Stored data
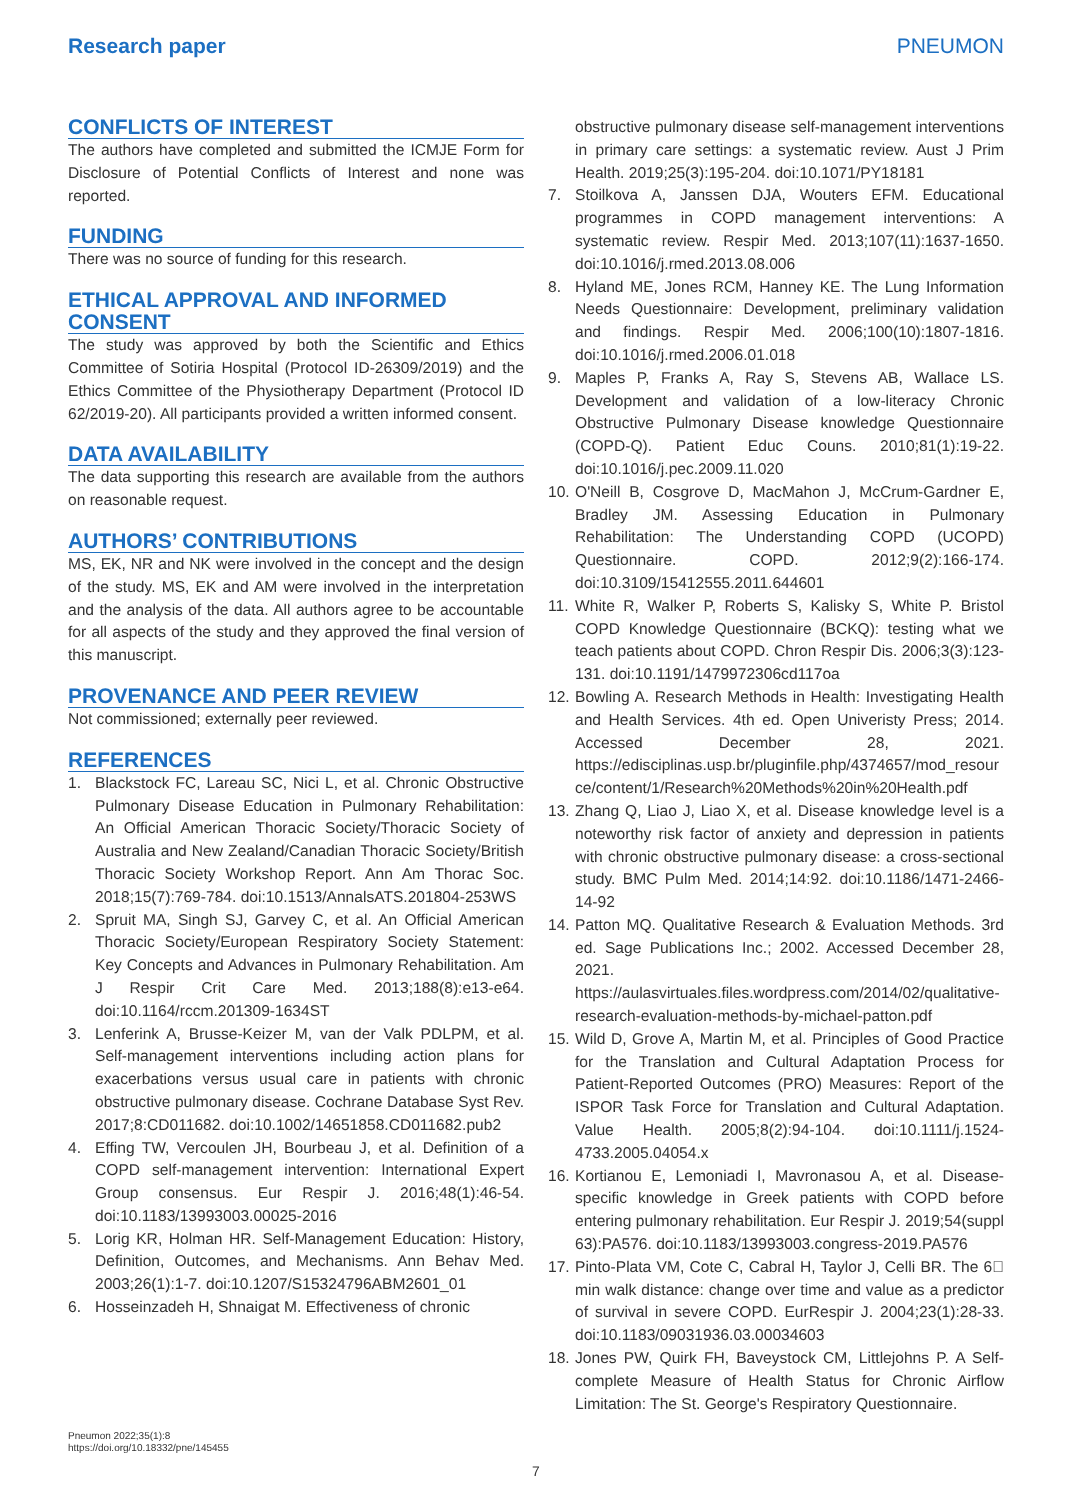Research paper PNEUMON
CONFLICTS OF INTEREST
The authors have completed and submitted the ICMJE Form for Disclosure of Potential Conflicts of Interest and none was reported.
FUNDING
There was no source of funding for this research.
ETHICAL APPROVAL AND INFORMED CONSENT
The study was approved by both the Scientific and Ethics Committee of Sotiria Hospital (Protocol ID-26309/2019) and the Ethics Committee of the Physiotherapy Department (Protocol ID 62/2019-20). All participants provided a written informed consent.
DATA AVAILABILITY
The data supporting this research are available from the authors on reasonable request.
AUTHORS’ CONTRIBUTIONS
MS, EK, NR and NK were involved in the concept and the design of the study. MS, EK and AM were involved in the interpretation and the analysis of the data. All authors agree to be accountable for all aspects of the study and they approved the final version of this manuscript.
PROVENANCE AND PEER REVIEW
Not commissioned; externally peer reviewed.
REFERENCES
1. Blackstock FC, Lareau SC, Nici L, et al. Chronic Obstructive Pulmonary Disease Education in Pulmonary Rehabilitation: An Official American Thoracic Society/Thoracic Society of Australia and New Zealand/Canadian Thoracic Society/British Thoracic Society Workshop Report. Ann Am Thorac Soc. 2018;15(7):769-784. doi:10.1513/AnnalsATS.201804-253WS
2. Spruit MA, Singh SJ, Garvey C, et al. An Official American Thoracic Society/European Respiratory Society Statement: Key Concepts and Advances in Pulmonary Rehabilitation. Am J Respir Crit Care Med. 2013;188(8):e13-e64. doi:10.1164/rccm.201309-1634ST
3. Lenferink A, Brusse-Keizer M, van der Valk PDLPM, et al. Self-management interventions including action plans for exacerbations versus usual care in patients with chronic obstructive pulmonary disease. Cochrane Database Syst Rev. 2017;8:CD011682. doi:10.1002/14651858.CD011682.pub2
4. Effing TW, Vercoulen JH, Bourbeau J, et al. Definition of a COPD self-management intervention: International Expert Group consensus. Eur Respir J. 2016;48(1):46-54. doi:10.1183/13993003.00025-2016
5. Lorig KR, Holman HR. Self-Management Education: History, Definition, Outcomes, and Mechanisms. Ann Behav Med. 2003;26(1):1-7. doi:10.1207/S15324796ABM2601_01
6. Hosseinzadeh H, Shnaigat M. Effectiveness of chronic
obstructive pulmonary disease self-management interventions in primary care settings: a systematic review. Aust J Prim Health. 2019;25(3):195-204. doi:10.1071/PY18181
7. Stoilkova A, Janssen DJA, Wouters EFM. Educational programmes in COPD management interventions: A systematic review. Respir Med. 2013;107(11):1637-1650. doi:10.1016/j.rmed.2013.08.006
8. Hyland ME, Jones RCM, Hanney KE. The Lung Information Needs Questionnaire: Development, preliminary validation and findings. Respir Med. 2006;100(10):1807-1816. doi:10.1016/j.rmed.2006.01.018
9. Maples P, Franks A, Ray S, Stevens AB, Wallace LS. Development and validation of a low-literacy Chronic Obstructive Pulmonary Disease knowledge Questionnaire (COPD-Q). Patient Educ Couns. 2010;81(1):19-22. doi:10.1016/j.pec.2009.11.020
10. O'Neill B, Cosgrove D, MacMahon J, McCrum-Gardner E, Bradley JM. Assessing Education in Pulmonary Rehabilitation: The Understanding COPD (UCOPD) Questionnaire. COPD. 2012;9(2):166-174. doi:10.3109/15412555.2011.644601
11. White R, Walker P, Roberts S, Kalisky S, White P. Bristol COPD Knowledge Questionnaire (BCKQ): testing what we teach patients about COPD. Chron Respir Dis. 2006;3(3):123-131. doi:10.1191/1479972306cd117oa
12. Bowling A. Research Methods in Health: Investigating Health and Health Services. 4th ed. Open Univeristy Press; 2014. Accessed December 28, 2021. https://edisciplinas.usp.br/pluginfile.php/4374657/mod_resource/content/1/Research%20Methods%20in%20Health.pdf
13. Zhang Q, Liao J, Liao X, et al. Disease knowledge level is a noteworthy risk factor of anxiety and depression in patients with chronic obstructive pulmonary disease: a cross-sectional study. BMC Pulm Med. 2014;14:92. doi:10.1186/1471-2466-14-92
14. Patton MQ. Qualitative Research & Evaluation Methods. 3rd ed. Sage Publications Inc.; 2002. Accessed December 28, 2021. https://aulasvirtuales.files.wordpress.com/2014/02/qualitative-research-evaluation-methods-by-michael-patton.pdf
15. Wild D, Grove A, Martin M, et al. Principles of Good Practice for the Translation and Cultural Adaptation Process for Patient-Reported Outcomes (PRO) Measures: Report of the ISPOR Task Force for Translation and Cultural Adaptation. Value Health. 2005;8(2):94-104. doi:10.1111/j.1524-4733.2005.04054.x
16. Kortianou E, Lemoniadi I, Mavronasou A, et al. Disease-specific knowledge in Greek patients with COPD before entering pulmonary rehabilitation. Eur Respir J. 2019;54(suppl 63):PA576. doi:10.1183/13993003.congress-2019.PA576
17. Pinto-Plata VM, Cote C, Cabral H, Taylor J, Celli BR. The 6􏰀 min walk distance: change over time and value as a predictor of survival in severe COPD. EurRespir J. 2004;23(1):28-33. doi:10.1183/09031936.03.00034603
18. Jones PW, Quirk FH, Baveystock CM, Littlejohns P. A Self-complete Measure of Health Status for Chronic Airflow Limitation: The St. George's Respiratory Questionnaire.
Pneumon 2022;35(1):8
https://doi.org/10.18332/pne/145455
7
--
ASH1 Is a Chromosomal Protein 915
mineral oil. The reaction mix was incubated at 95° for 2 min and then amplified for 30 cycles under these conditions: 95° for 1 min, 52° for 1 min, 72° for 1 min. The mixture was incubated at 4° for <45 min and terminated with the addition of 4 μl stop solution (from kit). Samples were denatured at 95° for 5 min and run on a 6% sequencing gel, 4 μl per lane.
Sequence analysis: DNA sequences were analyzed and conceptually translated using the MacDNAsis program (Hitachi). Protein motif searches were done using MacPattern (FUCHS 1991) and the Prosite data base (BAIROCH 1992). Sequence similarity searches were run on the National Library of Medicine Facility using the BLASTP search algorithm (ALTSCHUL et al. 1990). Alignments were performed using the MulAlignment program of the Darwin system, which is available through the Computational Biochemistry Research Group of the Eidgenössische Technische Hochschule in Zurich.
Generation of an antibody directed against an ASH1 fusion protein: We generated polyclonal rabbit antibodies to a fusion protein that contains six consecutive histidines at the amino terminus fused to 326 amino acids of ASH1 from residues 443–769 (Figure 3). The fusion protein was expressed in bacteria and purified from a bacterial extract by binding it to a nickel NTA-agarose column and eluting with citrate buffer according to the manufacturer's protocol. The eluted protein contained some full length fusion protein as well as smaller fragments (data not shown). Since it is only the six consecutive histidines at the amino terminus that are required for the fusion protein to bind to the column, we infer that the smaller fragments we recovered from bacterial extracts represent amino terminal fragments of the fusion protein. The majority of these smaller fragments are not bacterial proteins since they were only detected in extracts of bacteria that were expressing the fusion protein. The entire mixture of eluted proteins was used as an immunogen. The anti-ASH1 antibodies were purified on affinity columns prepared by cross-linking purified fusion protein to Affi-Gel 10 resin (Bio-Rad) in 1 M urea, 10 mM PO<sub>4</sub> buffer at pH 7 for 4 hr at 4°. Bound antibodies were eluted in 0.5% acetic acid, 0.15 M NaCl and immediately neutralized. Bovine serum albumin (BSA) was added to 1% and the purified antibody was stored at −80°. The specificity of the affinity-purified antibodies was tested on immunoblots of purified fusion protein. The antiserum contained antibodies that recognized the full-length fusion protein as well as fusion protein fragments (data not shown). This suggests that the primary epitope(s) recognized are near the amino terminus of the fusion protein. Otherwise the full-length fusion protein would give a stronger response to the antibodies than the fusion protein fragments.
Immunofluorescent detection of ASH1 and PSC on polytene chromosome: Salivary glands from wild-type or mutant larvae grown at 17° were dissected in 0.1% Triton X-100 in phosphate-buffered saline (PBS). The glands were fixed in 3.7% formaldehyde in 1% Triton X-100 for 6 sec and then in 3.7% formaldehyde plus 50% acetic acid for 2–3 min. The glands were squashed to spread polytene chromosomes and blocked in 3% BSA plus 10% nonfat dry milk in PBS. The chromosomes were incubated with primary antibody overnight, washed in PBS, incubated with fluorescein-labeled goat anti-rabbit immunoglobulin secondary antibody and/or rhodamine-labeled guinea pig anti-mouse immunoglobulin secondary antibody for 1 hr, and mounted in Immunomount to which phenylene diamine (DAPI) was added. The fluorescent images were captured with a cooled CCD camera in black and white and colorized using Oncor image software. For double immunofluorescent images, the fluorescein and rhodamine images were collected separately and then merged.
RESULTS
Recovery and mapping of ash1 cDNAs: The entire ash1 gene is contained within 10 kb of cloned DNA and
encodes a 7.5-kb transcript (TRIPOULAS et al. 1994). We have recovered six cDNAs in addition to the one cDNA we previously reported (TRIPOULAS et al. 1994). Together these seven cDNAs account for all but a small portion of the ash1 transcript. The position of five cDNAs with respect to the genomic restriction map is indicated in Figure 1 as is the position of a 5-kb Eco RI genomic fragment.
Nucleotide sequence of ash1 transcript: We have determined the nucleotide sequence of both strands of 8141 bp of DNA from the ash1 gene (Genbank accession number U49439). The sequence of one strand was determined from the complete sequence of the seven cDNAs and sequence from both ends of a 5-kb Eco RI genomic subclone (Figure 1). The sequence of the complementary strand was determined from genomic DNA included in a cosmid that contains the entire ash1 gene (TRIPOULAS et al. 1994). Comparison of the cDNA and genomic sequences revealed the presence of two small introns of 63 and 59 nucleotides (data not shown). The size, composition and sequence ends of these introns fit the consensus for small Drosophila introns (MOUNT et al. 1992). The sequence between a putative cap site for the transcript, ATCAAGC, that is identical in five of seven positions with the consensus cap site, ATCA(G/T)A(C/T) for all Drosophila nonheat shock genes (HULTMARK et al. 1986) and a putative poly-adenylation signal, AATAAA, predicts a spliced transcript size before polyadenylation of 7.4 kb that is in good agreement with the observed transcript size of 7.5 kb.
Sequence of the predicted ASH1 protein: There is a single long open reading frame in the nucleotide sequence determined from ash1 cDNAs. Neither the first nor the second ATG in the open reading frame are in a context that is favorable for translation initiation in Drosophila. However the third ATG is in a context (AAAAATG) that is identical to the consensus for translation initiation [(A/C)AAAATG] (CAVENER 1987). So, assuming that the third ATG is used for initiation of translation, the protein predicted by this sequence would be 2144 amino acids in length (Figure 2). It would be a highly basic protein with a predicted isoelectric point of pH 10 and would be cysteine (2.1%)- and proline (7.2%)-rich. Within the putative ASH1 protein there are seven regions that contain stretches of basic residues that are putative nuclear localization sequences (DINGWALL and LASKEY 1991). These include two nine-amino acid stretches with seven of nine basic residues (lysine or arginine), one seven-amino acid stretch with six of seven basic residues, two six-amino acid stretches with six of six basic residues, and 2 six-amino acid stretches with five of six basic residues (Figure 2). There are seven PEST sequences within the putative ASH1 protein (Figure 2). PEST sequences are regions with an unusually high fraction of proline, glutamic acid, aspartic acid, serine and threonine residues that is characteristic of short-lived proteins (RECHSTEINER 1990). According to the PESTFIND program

INSTRUCTIONS FOR THE TASK
Please repeat, exactly as written, the lines in the records above, starting with the one that has "Research paper PNEUMON" and going on through the one that has "ETHICAL APPROVAL AND INFORMED CONSENT". Pictures are to be left out.

PROBLEM SOLUTION
Research paper PNEUMON
CONFLICTS OF INTEREST
The authors have completed and submitted the ICMJE Form for Disclosure of Potential Conflicts of Interest and none was reported.
FUNDING
There was no source of funding for this research.
ETHICAL APPROVAL AND INFORMED CONSENT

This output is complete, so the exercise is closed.